VisWeek started on Sunday, and I saw Pat Hanrahan’s LDAV keynote on ``Divide and Recombine: an approach for analyzing large datasets’’. This was a nice tour through recent work (some from Hanrahan and his students, and much from other folks) happening on the big data community. Pat gave a nice overview of the reasons surrounding all the buzz around NoSQL databases (performance! flexibility! distributed computation!), and the challenges for visualization and data analyst researchers and practitioners: mostly, the toolchain is slow and clunky. And computer scientists are toolsmiths, so we should make better tools.
It was fun to realize that his talk was really about ``satellite issues’’ surrounding the topics which we traditionally consider visualization, such as: how can we get to the big data sources? How do we wrangle all that data into something usable for visualization, and how do we manage (computationally, and organizationally) all the analyses which we need to use to get meaningful visualizations? Much of his talk focused on R, the current darling language of data analysts. Interestingly, across the hall to this talk, a tutorial on ggplot2 and ggobi was being presented by Di Cook, Heike Hofmann (of whom I’ll have more to say soon). ggplot2 has been described as the hipster plotting library for R. But it really does kick ass. Of course, I’m partial to R since I work in the same building as some good folks who are deeply involved with it. Nevertheless, it’s nice to see the VisWeek community warming up to it, warts and all.
The other interesting observation Pat Hanrahan made was that problems which the (for lack of a better term) ``industrial big data community’’ tackle have a lot of overlap with the ones which we tackle at VisWeek. Somewhat inexplicably, there is minimal overlap of the communities: how many of us hang out at Strata, or the many great visualization and statistical computing meetups? It’s something to think about.

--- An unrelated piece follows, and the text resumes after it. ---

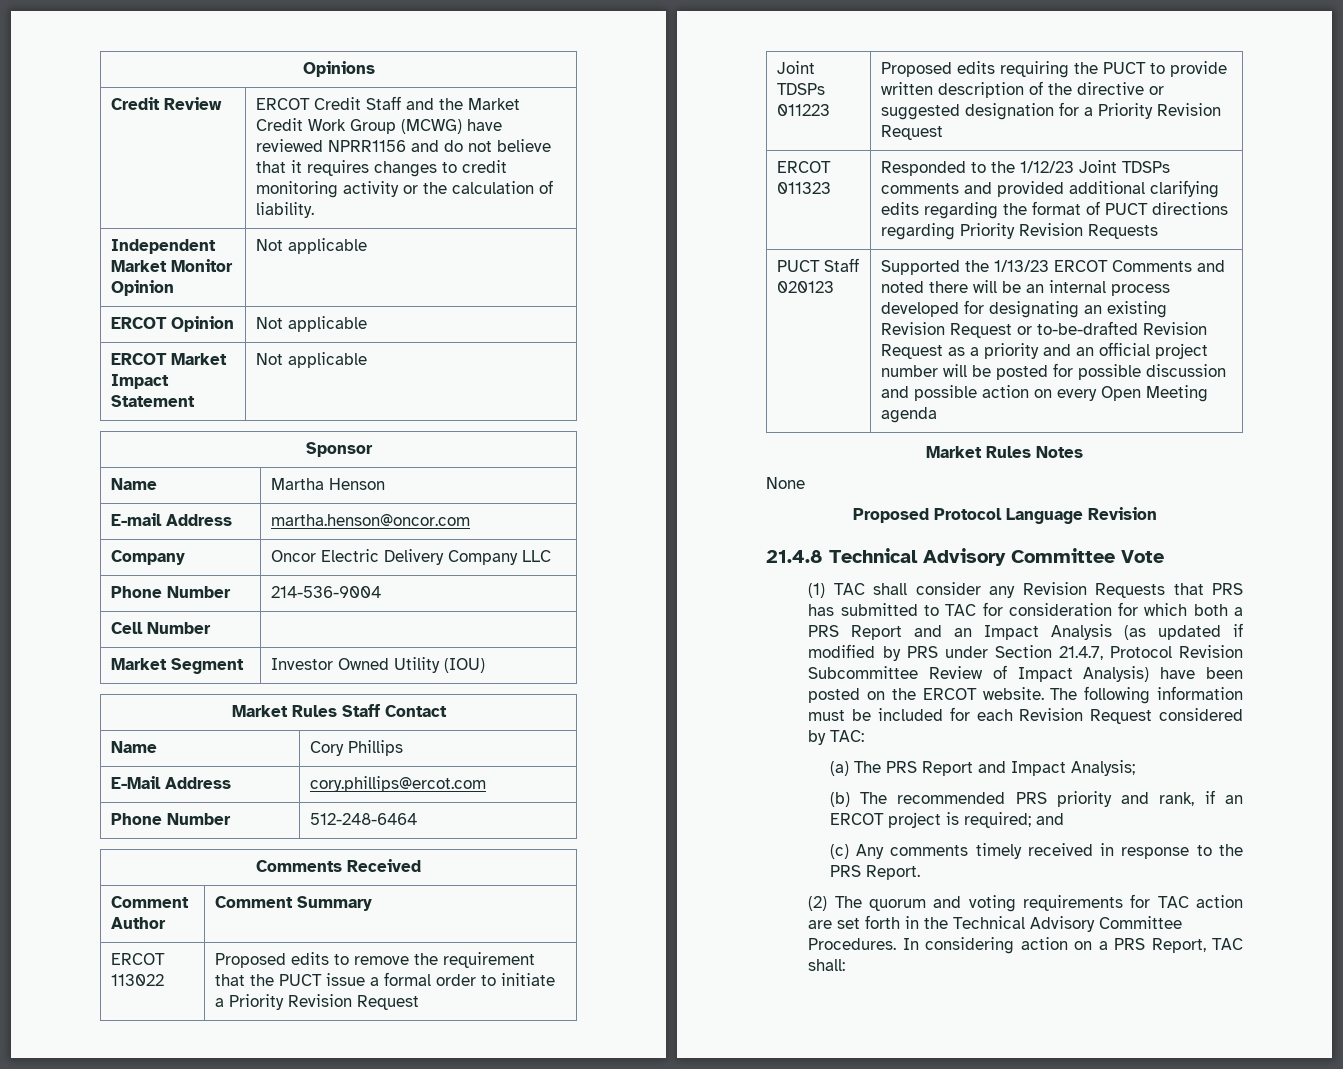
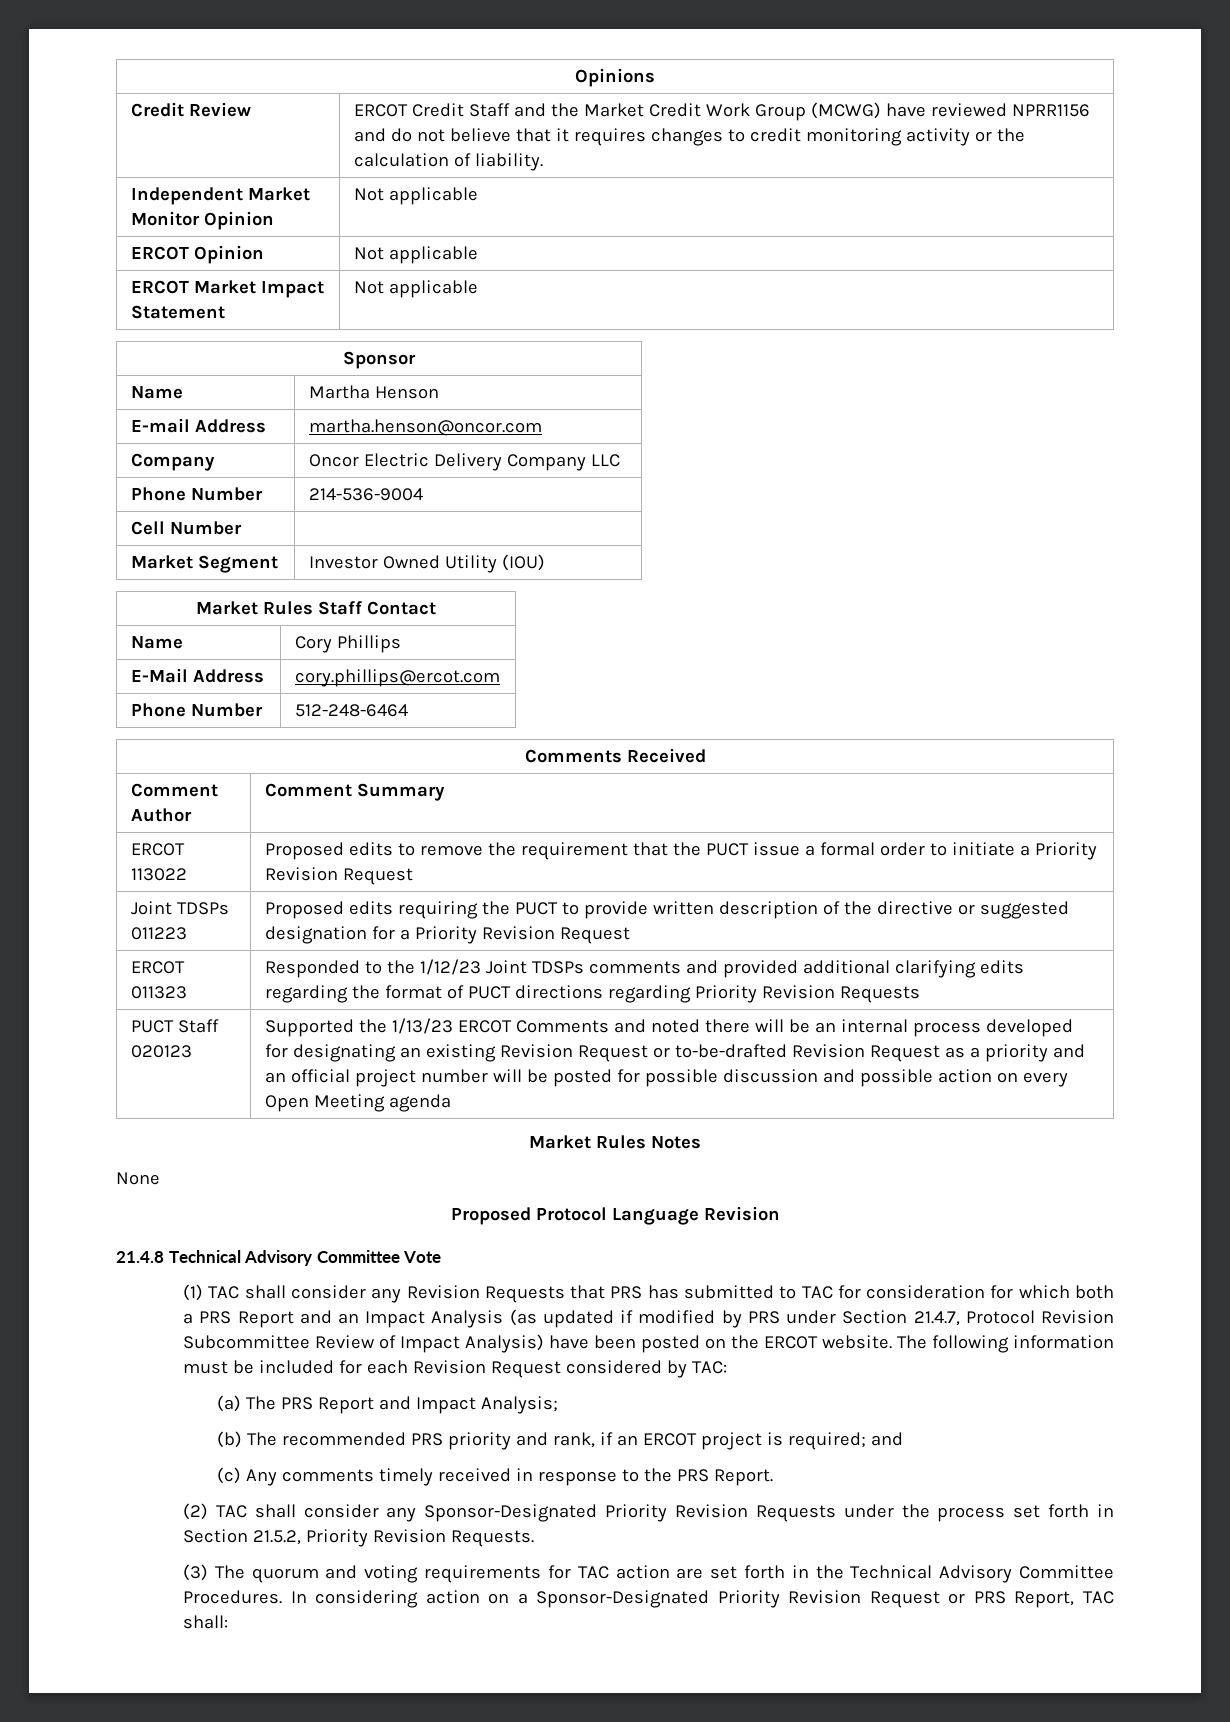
(828, 903) none -> [215,1504,1114,1522] [183,1529,535,1547] [183,1564,209,1581] TAC shall consider any Sponsor-Designated Priority Revision Requests under the process set forth in Section 21.5.2, Priority Revision Requests. // (3)
(1108, 945) none -> [536,1590,966,1608] Sponsor-Designated Priority Revision Request or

At the same time, someone mentioned to me tonight that in the user interface community, there is an analogous situation with UX vs. CHI. So is this simply an indication that visualization is now actually mainstream? In other words, is this fragmentation a symptom of success or an admission of defeat? I don’t know.
Plug: come see our panel!
I have a lot more to say about VisWeek 2012, but the bigger the wall of text, the more likely you are to go look at cute cats. So before you leave, let me plug a panel in which (because unfortunately Juliana Freire can’t make the trip) I will be presenting, about reproducible visualization research. This is a topic near and dear to my heart, so I am really honored (and more than a little scared) to be sharing the stage with Tim Dwyer, Tamara Munzner and Gordon Kindlmann. There’s few things I like better than a good argument, so this should be great fun.